Compress screencast idle time and split Spark scene into sub-scenes

easel · claude · easel · commit e24b4bd56991 · 2026-03-19T00:48:14.000-04:00
Add sentinel markers in scene.py so screencast.sh can detect Spark
sub-scene boundaries (profile, validate, sample). Replace monolithic
Spark narration with 4 focused clips. Add cast file compression step
in narrate.sh to cap idle gaps at 2s and realign timing log, fixing
audio/video desync.

Co-Authored-By: Claude Opus 4.6 (1M context) &lt;noreply@anthropic.com&gt;
diff --git a/examples/SCREENCAST_SCRIPT.md b/examples/SCREENCAST_SCRIPT.md
@@ -149,48 +149,50 @@ workflows.
 
 ---
 
-### ACT 8: Spark Session (Section 8)
+### ACT 8: CLI Authoring Commands (Scene 13)
+
+> CLI commands add a column, modify its type, rename with alias, set a domain type, and remove a validation expectation.
+
+**NARRATOR:** CLI commands for schema authoring. Add a column, modify its
+type, rename it with alias preservation. Assign domain types from the
+built-in registry. And manage validation expectations — all without
+touching YAML directly.
+
+---
+
+### ACT 9a: Spark Session (Section 14)
 
 > Spark 4.0.1 session is created. A DataFrame with 5 claims is displayed.
 
-**NARRATOR:** Now we enter PySpark territory. We create a local Spark
-session — the same factory function works on Databricks, it auto-detects
-the environment. We create a sample DataFrame with five claims, including
-one with a NULL amount.
+**NARRATOR:** Now we enter PySpark territory. Creating a Spark session
+and a sample DataFrame with five claims.
 
 ---
 
-### ACT 9: Profiling (Section 9)
+### ACT 9b: Profiling (Section 9)
 
 > SparkToUmfMapper infers column types from the DataFrame.
 
-**NARRATOR:** SparkToUmfMapper goes the other direction — from a Spark
-DataFrame back to UMF. It infers column names, types, and nullability.

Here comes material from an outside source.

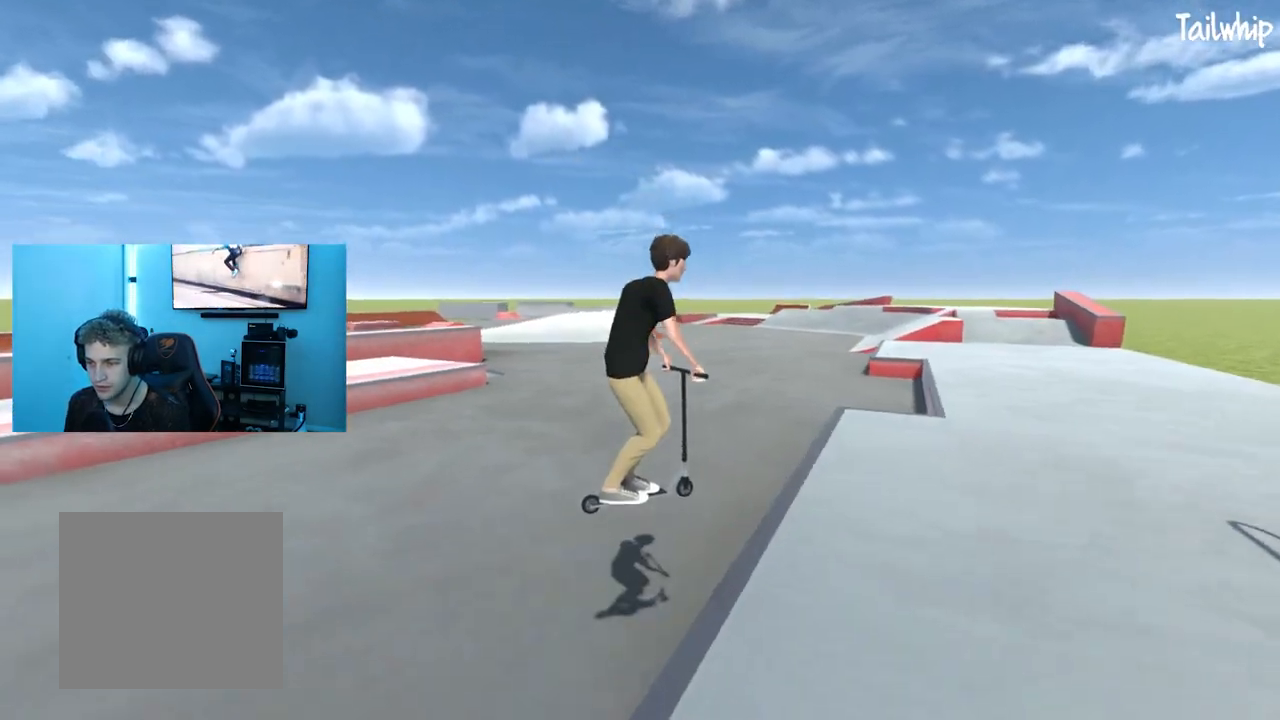
{"buttons": [], "left_stick": "center", "right_stick": "center", "events": [[67, "left_stick", "left"], [334, "left_stick", "center"]]}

-Useful for onboarding existing tables that don't have a UMF spec yet.
+**NARRATOR:** SparkToUmfMapper infers a UMF schema from the DataFrame.
+Column names, types, and nullability, all detected automatically.
 
 ---
 
-### ACT 10: Validation (Section 10)
+### ACT 9c: Validation (Section 10)
 
 > One validation error: claim_amount has the wrong data type.
 
 **NARRATOR:** TableValidator checks the DataFrame against the UMF spec.
-It found one issue — claim_amount is a double in Spark but DECIMAL in the
-spec. This is exactly the kind of type drift that causes silent data
-corruption in pipelines. The validator returns a structured error DataFrame
-you can write to a monitoring table.
+It catches type drift that causes silent data corruption.
 
 ---
 
-### ACT 11: Sample Data Generation (Section 11)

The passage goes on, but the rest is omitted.